**EXERCISE TEXT**
*** Begin section ***
First off, your code won't write to any file to log the results since you don't close your writers or at the very least flush PrintWriter. As a matter of fact you don't close your reader as well. You really should close your Readers and Writers to free resources. Food for thought.
You can make your PB2Scan() method return either a simple result list as it does now, or a result list of just acc's which contain the same Pal(s), or perhaps both where a simple result list is logged and at the end of that list a list of acc's which contain the same Pal(s) which will also be logged.
Some additional code and an additional integer parameter for the PB2Scan() method would do this. For the additional parameter you might want to add something like this:
public static ArrayList<String> PB2Scan(ArrayList<String> Pal, int resultType)
throws FileNotFoundException, IOException
{ .... }
Where the integer resultType argument would take one of three integer values from 0 to 2:
0 - Simple result list as the code currently does now;
1 - Acc's that match Pal's;
2 - Simple result list and Acc's that Match Pal's at the end of result list.
*** End section ***
**WHAT TO DO**
The text on the PB2Scan() method names the integer values that the resultType parameter can take. List each value together with the result it stands for. Answer from the text alone.

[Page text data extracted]
*** Begin section ***
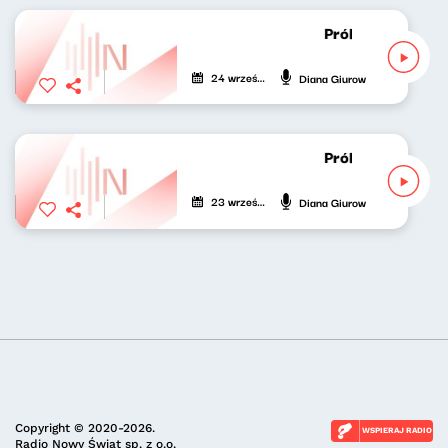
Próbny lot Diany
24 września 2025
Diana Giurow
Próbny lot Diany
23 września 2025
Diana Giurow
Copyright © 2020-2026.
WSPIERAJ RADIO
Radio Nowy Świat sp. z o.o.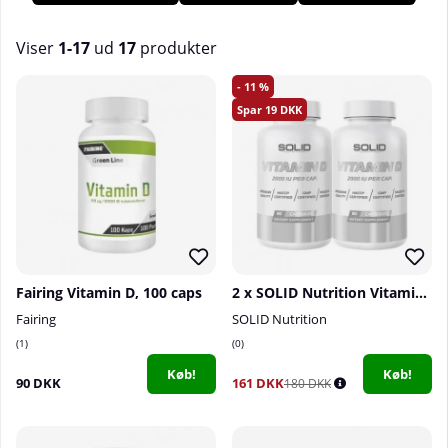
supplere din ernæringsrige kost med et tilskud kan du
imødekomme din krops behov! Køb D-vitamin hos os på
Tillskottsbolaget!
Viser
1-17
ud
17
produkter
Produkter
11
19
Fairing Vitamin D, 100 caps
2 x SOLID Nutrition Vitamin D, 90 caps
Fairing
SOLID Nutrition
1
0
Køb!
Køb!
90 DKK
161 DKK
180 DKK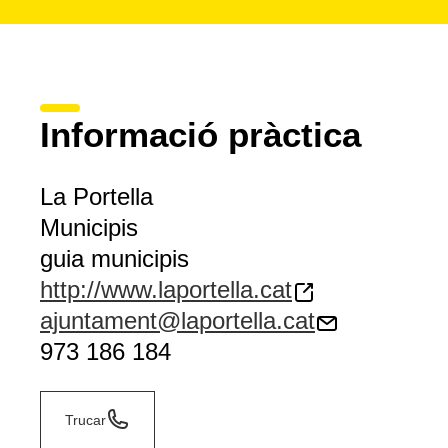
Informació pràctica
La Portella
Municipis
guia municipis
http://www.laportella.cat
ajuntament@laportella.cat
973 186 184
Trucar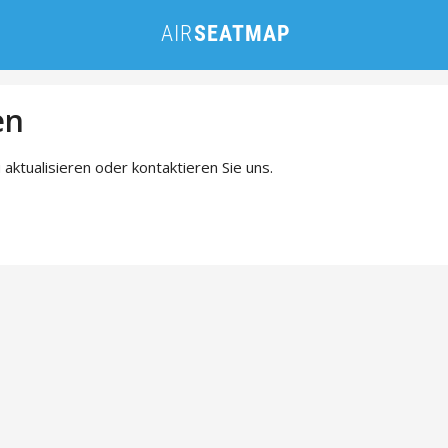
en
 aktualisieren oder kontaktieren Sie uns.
*** End section ***
*** Begin section ***
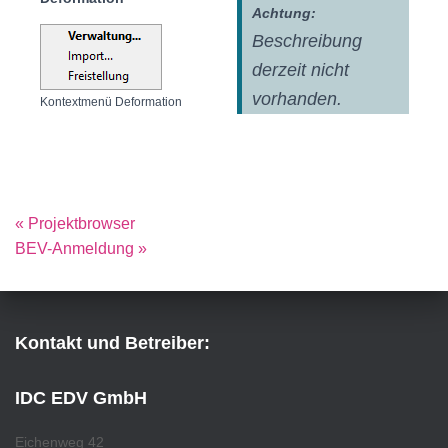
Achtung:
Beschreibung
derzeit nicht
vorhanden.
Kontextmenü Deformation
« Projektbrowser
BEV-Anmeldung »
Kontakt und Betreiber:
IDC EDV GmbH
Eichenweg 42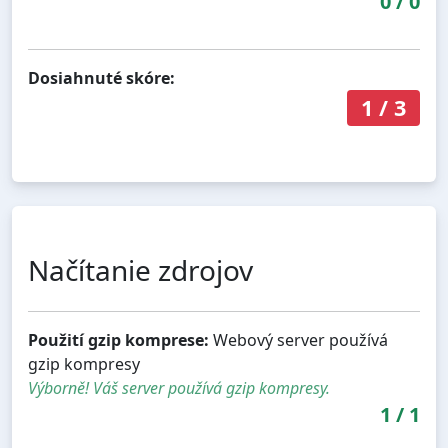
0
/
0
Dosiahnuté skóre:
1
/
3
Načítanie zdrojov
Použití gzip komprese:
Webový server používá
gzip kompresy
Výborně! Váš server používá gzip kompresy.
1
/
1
*** End section ***
**EXERCISE OUTPUT**
0: a simple result list, as the code currently produces
1: acc's that match Pal's
2: a simple result list, with acc's that match Pal's at the end of the list